Tony Karpfinger, a one-time co-owner of Edgerton Contractors Inc., always had a place at the Oak Creek-based family business. But he wanted to branch out on his own.

Karpfinger, who died Thursday at 74, was a partner at Edgerton — founded by his late brother, Barney, in 1956 — from January 1975 to May 1987, said Tom Wolf, treasurer for Edgerton.

After he left the family business, Karpfinger went on to establish the West Allis-based Contractors Exchange in 1993. The exchange, which was sold to Master Builders Association of Wisconsin Inc. in 2005 and closed three years later, was Karpfingerís pride, said his wife of 50 years, Barbara Karpfinger.

“He worked with his brothers at Edgerton, but he wanted to be on his own,” Karpfinger said of her late husband.

“He loved doing take-offs, and he wanted to do more of that, so he founded the exchange.”

Karpfinger started the Contractors Exchange to offer contractors expanded options for viewing plans, his wife said.

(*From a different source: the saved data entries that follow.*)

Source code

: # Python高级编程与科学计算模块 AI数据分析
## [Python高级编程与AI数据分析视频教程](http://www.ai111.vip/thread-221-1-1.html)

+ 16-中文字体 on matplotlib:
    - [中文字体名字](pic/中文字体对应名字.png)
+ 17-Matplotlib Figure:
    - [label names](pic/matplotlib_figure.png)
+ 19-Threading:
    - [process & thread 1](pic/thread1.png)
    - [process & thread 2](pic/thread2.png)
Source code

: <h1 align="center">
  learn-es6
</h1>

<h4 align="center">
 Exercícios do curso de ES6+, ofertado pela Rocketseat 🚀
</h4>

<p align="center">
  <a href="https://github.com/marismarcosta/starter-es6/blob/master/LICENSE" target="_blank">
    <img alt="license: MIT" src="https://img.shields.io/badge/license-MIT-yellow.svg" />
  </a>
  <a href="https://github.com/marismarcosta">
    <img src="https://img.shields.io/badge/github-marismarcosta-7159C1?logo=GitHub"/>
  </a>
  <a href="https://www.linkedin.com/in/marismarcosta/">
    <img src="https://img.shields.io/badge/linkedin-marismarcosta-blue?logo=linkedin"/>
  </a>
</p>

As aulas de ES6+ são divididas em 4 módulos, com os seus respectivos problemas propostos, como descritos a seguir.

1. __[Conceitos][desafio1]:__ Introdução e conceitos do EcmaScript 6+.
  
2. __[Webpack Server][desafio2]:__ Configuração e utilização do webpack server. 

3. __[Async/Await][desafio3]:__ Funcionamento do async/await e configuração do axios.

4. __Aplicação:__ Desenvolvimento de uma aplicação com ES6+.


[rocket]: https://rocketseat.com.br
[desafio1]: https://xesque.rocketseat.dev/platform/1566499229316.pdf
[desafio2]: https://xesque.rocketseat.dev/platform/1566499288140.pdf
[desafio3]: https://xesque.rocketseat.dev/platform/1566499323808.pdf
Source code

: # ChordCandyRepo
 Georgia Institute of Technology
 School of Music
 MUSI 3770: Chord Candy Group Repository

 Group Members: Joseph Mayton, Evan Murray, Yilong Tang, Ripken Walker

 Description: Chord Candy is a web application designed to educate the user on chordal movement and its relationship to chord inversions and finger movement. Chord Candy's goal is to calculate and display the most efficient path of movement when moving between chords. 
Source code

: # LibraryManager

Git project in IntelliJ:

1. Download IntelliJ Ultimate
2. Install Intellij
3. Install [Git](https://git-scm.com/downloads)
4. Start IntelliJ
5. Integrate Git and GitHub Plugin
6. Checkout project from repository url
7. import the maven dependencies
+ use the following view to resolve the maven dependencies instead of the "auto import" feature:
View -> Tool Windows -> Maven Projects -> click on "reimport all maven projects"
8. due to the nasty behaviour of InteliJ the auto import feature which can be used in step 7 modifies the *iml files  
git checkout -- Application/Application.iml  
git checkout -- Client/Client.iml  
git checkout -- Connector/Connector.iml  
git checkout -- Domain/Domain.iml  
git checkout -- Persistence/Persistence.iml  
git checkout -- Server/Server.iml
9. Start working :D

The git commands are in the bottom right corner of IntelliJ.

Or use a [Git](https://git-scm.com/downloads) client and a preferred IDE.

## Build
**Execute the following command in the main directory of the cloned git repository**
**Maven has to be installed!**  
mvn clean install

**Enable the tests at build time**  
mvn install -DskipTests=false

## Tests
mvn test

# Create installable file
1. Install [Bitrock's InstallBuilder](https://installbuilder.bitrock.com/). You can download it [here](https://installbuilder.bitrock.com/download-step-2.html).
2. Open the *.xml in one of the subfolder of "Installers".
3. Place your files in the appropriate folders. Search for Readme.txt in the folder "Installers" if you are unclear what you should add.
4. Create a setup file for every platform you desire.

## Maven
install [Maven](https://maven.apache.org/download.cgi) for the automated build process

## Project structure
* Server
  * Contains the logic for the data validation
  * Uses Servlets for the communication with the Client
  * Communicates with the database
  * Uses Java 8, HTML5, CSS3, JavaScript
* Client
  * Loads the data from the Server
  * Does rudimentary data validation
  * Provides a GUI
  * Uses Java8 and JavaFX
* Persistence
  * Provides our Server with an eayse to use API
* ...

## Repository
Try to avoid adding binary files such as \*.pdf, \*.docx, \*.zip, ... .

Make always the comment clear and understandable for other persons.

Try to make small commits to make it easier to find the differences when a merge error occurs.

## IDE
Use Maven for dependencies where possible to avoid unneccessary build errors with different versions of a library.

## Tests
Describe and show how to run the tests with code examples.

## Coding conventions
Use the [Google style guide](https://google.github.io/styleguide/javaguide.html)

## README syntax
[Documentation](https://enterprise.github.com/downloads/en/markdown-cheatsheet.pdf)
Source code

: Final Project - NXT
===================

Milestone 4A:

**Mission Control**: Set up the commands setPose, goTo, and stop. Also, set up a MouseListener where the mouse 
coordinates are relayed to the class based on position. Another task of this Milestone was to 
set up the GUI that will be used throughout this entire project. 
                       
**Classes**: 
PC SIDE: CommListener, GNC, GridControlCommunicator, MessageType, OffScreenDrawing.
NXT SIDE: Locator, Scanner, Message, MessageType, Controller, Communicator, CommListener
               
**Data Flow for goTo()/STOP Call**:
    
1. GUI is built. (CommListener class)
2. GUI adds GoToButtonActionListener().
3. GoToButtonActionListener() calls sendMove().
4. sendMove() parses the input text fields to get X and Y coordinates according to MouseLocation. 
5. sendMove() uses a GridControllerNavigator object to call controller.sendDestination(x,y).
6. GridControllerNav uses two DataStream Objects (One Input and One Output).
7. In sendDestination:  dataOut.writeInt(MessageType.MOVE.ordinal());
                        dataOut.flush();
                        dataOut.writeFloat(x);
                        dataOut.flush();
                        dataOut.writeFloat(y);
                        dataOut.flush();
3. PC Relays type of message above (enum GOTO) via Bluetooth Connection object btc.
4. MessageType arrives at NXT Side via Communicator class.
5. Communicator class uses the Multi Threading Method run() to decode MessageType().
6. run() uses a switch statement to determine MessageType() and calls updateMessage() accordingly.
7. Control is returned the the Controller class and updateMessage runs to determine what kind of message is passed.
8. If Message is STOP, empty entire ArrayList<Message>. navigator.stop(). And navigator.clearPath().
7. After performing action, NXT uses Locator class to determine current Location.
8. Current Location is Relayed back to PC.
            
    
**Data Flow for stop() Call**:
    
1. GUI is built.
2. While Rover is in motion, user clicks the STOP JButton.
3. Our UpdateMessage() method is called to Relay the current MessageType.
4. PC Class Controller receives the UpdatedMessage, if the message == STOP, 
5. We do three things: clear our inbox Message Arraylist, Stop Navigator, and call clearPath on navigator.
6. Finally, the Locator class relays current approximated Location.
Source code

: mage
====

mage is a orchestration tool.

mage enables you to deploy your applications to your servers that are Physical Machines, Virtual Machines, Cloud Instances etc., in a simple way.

The plan room stayed open all day every day, she said, rather than closing at the end of the workday.

“Contractors thought it was neat to have that 24-hour option,” she said. “Especially for smaller contractors who couldn’t spend time during the workday, it was a real boon. Sometimes we’d drive by and see the light on at 1 a.m.”

Longtime residents of Greenfield, Karpfinger and his wife moved to Pewaukee around the time of the Contractors Exchange sale, she said. The couple had six children: Mark (Peggy Machacek), Laura (Michel) Clark, Judy (David) Stokes, Eileen (Aaron Rosselle), Anne (Bill) Lewis and the late Tommy.

As her husband got older and started seeing the first signs of the frontotemporal dementia that led to his death, Karpfinger said, he was sad to realize it was time to sell the exchange.

“That was his idea, his baby,” she said. “He was always working on it, thinking of ways to make it better.”